Cutting expenses seems to make sense in tough times, but while cutting staff costs appears to be the quick and easy solution; it is not always the best option in the long run. There are undoubtedly very sound reasons to retrench staff. The industry may be shrinking; market size may be changing; changes in technology may require fewer employees etc. However, many layoffs are the result of attempts to cut overall expenses, increase profitability, boost the share price and become the “lean, mean business machine”.
According to an article in Newsweek (February 2010), layoffs often fail to achieve those objectives. Research by the University of Colorado lists the direct costs of retrenchments as being:
• Severance pay
• Paying out accrued leave
• Outplacement costs (if any)
• The cost of rehiring employees when business improves
• We can add the potential costs of arbitrations and Labour Court cases
The hidden and indirect costs are often more damaging:
• Low morale (of the survivors)
• Risk averse behaviour of survivors
• The fall out of litigation (also read reputational damage)
• Loss of institutional memory and knowledge
• Diminished trust in management
• Reduced productivity
Contrary to popular belief, companies that retrench staff do not enjoy higher share prices than their peers. In fact retrenchment announcements often had a negative effect on share price. Layoffs also do not increase individual company productivity. A Wharton University study showed that while labour costs per employee decreased under downsizing, sales per employee also decreases.
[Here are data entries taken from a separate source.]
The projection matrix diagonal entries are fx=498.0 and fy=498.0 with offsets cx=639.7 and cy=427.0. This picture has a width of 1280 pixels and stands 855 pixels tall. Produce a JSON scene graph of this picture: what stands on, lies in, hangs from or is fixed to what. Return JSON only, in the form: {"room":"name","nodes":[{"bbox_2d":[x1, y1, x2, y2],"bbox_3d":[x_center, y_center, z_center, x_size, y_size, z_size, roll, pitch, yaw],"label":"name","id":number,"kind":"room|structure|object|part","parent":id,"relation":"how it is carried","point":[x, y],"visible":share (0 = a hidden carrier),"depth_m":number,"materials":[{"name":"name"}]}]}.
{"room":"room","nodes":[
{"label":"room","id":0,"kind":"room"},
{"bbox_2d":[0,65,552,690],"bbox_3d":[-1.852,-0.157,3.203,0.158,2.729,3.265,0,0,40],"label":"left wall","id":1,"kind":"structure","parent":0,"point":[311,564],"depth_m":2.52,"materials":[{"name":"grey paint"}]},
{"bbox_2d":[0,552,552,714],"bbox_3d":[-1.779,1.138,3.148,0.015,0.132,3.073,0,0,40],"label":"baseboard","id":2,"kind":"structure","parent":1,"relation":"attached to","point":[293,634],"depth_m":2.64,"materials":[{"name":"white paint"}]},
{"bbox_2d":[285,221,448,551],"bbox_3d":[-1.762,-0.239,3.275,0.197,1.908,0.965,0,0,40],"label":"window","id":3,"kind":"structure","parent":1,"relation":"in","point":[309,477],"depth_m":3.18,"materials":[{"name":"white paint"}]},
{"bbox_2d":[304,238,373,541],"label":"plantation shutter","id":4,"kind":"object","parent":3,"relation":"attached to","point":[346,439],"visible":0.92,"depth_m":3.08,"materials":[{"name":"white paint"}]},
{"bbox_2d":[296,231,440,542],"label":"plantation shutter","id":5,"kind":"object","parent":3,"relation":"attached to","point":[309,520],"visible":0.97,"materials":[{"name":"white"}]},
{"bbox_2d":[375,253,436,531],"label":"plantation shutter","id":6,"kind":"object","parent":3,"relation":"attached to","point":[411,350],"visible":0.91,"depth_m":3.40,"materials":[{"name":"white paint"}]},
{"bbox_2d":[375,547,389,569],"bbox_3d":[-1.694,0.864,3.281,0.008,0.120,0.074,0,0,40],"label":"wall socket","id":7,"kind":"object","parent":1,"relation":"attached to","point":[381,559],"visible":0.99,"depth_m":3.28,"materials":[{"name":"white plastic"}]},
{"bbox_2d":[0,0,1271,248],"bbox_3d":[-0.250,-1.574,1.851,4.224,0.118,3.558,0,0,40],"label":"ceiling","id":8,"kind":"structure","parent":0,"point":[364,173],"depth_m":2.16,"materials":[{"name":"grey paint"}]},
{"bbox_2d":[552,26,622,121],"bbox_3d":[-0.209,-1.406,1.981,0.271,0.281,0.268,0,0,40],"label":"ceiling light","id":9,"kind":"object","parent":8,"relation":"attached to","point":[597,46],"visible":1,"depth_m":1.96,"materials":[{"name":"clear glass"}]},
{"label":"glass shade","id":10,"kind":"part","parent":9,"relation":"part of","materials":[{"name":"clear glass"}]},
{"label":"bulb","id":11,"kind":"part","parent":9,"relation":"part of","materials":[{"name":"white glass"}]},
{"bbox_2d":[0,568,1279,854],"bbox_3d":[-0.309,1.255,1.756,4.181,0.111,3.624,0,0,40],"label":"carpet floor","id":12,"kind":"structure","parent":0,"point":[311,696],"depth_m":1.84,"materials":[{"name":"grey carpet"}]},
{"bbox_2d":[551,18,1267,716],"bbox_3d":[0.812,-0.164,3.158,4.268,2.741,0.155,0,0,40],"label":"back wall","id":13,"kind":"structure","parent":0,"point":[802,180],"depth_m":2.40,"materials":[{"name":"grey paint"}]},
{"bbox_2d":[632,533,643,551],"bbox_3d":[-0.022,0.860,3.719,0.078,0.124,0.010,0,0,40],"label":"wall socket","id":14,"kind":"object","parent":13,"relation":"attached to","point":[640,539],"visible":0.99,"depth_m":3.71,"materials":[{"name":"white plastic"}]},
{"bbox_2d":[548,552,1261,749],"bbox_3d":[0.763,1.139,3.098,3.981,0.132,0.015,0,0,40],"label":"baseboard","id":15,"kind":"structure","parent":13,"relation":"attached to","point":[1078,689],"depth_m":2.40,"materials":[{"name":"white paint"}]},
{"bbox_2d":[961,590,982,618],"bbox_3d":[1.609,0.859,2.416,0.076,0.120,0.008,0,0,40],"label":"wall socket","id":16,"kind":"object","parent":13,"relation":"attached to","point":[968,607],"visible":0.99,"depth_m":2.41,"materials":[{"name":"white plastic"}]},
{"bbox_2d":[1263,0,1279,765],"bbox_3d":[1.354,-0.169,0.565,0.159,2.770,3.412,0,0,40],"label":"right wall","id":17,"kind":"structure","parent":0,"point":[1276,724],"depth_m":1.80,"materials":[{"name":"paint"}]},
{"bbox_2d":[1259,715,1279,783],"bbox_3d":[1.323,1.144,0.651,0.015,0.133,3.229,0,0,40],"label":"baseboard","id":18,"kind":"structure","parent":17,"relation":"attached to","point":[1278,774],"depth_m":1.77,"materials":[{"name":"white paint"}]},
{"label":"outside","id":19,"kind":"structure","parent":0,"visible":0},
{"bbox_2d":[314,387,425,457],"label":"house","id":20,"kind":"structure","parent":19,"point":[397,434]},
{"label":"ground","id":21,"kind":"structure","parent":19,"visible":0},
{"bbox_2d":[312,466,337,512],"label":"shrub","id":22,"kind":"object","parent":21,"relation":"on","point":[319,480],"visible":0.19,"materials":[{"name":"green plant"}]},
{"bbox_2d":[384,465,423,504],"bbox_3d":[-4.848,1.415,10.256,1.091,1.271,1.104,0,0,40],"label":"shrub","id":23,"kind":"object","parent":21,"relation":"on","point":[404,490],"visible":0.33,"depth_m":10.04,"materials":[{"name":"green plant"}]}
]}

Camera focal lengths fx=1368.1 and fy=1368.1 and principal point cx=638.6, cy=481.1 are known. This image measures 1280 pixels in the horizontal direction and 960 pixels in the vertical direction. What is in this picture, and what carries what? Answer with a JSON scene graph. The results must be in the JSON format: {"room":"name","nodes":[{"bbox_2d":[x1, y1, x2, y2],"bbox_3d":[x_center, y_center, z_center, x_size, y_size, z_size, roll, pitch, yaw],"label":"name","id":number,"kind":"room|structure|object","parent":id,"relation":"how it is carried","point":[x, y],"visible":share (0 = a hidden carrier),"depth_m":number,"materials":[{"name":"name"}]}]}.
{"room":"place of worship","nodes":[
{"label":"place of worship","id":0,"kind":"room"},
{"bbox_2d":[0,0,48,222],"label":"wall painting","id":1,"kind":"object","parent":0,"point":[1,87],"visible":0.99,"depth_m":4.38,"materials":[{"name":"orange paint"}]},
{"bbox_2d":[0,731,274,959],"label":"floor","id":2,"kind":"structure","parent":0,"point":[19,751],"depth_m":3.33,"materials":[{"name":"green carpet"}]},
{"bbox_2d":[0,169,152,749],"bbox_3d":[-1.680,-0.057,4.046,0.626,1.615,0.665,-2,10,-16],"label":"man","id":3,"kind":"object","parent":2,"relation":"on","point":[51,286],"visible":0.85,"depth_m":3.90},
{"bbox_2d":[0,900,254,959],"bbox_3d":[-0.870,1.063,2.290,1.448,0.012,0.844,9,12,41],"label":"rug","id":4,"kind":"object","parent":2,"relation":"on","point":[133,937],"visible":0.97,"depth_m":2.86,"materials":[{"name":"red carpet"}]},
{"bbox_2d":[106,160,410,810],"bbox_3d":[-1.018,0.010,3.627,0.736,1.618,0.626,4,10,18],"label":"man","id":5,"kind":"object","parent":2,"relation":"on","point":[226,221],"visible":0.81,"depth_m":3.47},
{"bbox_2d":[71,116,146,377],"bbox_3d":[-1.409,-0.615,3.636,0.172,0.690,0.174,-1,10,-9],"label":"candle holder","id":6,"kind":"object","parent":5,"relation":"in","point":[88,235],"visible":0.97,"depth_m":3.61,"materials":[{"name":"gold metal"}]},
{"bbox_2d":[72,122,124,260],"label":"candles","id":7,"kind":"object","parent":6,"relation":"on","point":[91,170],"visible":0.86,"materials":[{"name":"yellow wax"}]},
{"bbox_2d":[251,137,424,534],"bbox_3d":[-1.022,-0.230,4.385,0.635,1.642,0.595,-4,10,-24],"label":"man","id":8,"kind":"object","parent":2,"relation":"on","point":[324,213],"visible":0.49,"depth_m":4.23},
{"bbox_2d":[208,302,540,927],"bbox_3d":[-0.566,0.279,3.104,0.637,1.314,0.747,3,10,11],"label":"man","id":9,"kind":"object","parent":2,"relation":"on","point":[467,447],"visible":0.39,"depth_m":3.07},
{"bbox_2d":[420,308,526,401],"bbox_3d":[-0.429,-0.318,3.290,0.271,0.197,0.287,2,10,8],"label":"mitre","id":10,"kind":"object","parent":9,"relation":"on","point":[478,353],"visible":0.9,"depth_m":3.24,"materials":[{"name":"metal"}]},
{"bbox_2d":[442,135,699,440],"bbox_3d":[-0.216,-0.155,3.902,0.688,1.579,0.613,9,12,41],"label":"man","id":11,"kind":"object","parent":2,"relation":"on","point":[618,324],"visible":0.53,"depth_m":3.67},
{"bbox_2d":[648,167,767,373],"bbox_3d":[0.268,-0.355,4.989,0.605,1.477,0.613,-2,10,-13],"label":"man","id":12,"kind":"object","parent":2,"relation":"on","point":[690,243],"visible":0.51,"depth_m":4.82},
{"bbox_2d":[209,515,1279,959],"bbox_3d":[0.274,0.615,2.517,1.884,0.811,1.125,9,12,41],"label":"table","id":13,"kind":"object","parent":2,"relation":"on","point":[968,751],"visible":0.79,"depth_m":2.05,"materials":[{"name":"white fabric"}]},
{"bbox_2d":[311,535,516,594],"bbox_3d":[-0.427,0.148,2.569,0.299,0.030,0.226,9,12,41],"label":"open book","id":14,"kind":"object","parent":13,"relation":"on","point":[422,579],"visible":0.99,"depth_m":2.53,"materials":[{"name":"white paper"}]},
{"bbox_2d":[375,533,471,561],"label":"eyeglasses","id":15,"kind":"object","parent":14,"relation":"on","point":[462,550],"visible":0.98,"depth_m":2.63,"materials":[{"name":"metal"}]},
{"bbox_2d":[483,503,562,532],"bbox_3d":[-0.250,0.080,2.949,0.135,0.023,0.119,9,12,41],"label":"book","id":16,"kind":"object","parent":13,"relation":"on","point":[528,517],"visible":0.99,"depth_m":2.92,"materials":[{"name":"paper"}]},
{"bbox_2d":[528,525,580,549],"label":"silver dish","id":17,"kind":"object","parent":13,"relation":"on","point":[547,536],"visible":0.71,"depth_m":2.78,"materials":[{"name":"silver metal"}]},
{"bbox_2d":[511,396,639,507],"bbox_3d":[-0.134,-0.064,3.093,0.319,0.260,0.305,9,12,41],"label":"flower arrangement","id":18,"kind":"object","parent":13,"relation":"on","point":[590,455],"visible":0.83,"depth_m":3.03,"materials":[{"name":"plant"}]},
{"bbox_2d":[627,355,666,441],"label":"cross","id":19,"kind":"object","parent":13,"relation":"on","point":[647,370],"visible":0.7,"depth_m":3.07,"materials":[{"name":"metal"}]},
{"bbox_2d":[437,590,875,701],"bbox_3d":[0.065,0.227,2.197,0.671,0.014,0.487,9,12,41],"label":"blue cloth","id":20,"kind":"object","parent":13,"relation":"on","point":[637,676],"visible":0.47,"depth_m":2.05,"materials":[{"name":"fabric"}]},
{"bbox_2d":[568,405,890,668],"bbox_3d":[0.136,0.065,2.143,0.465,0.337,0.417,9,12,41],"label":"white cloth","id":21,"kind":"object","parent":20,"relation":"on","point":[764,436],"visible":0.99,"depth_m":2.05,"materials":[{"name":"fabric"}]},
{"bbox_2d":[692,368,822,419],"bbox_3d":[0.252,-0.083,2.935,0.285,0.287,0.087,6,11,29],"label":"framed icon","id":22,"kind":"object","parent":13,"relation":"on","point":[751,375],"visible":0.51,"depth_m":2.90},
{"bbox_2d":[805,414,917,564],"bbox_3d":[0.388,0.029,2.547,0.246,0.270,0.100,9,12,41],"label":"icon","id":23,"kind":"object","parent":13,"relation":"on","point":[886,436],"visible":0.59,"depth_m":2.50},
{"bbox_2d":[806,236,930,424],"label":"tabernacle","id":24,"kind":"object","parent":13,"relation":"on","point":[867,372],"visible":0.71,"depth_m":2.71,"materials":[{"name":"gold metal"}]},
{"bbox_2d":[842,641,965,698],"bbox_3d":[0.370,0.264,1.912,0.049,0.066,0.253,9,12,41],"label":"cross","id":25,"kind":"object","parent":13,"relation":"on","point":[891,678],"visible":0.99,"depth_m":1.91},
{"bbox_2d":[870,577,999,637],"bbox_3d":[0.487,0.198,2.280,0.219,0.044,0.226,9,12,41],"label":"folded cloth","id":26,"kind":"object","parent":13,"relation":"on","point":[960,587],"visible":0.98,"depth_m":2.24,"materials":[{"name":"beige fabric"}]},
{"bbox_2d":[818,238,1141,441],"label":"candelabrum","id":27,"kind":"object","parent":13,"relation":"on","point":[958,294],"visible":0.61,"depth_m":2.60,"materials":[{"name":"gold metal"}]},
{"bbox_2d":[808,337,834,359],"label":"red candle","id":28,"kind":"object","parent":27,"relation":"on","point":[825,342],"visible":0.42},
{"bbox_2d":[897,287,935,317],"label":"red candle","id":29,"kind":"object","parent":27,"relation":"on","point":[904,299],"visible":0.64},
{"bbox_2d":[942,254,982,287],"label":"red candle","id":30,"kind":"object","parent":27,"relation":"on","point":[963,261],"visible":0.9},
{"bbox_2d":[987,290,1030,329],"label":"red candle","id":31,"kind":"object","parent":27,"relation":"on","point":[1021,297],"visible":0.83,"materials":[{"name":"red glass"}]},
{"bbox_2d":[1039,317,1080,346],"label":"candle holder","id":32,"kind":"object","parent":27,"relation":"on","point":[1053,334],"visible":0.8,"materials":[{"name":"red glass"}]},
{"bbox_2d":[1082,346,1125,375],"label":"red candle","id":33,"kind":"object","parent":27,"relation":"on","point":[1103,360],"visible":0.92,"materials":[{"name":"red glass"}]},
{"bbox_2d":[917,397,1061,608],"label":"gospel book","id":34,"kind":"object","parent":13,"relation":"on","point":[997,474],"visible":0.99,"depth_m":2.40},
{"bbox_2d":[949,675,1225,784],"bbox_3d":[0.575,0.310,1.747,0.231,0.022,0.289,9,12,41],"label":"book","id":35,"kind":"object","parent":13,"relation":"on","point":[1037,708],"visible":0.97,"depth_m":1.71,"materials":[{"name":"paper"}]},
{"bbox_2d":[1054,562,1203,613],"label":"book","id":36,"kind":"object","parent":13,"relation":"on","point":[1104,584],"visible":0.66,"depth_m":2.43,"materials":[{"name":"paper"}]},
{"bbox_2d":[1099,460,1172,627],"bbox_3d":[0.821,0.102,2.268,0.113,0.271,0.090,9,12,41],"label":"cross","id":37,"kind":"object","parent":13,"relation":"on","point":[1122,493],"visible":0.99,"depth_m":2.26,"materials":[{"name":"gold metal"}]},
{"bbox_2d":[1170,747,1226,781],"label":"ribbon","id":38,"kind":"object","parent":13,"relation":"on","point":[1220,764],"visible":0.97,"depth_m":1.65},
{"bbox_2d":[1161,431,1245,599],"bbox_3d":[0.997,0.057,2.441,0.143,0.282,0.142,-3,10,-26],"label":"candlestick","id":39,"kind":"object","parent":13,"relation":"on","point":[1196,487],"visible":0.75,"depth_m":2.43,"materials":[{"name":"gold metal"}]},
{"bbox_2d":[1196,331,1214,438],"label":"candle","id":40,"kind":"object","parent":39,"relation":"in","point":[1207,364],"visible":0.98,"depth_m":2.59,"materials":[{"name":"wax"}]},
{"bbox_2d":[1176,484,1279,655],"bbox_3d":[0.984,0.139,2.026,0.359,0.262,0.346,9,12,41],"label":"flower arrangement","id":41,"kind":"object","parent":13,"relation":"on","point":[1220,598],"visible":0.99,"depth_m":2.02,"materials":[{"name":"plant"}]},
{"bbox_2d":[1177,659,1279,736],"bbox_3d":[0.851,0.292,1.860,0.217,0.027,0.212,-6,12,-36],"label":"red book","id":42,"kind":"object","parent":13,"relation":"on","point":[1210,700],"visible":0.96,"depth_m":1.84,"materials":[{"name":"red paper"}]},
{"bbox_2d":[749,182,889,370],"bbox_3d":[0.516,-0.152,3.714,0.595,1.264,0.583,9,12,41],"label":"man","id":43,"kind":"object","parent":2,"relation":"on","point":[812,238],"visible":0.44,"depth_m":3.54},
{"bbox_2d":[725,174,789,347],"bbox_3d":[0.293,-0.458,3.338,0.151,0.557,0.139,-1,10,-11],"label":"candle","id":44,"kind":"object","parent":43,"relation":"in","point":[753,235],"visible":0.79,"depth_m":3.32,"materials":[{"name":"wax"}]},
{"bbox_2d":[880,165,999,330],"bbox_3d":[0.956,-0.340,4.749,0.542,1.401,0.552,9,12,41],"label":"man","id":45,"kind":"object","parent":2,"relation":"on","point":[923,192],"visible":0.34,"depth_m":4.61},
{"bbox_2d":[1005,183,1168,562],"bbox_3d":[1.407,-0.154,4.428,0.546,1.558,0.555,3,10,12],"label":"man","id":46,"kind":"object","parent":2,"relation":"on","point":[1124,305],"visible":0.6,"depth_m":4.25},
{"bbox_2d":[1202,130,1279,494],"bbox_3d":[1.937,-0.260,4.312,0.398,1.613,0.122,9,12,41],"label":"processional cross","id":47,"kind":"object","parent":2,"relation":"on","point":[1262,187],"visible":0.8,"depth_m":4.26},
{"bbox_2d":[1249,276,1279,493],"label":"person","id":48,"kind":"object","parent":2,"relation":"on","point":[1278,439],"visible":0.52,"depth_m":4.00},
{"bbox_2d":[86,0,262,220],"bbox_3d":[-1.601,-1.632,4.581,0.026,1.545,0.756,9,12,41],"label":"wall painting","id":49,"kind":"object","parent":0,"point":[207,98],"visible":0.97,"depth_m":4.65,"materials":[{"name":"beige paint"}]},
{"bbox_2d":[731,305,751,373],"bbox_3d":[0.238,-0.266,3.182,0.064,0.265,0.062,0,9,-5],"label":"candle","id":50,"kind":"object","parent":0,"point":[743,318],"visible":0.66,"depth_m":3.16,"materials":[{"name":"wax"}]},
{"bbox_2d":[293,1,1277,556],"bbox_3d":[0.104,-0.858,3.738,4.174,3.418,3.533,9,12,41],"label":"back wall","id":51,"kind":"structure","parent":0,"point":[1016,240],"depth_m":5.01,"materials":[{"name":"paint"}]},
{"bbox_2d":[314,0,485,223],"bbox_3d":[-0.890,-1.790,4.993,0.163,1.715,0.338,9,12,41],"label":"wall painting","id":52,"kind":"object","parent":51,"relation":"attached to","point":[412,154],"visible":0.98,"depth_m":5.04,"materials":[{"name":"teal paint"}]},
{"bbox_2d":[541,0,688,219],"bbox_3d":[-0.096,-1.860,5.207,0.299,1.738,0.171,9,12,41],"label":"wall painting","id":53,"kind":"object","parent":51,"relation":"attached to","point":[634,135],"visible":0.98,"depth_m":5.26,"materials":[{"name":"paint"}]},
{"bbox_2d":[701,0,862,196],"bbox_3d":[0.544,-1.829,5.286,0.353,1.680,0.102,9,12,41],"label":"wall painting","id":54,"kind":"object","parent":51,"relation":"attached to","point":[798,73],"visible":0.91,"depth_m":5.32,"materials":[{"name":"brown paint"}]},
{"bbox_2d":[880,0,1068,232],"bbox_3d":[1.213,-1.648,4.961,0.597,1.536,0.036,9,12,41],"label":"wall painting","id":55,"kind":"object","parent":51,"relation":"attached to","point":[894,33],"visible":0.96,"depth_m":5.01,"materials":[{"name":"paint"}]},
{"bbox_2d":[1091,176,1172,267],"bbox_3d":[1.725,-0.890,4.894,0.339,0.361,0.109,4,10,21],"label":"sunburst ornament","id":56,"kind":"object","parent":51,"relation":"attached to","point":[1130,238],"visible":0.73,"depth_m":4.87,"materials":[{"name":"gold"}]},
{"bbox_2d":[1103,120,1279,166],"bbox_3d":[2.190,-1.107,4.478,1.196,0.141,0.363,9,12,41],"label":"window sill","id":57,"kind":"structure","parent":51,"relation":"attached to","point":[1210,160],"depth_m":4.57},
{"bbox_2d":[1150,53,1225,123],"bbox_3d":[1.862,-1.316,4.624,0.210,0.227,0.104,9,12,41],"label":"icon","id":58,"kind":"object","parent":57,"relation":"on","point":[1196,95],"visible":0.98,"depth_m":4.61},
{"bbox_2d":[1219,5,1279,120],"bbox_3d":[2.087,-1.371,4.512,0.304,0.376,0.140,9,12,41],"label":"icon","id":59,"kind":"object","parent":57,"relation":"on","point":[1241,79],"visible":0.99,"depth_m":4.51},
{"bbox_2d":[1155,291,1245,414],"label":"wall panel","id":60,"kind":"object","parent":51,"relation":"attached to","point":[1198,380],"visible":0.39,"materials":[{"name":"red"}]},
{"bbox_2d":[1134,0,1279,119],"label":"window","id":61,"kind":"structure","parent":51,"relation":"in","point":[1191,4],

Another popular myth is that layoffs increase profits (otherwise why do it?). A study of 122 companies found that downsizing reduced profitability – especially in research intensive industries.
When retrenchments are announced, good people (who can find alternative employment) often head for the door first. So the company loses people it really did not want to lose. Retrenchments also increase fear and lower morale in the workplace. That carries hidden costs for a very long time to come. When the economy improves, these are often the staff who look to leave the company because they are disillusioned (as a result of the retrenchments).
Retrenchments often weaken a company and have huge implications at a personal level. That is why the Labour Relations Act places so much emphasis on consultation and negotiation. It is, after all, a “no fault” dismissal. Having sat through many retrenchments, I still find the process difficult and emotional. Nobody likes retrenching (I hope). Some employers, however, use the opportunity to “get rid of dead wood” – a particularly dangerous practice that will come back to bite you.
I think the message is – always look for alternatives to retrenchment. Engage employees in looking for solutions in an open, honest and transparent dialogue. Expect anger and negativity – peoples lives are at stake. And if it has to be done, make sure you have professional advice every step of the way. Lastly, don’t think it’s over when it’s over. The ripples take a long time to settle. Management, and HR particularly, have a huge job ahead to ensure that employee engagement and morale improves.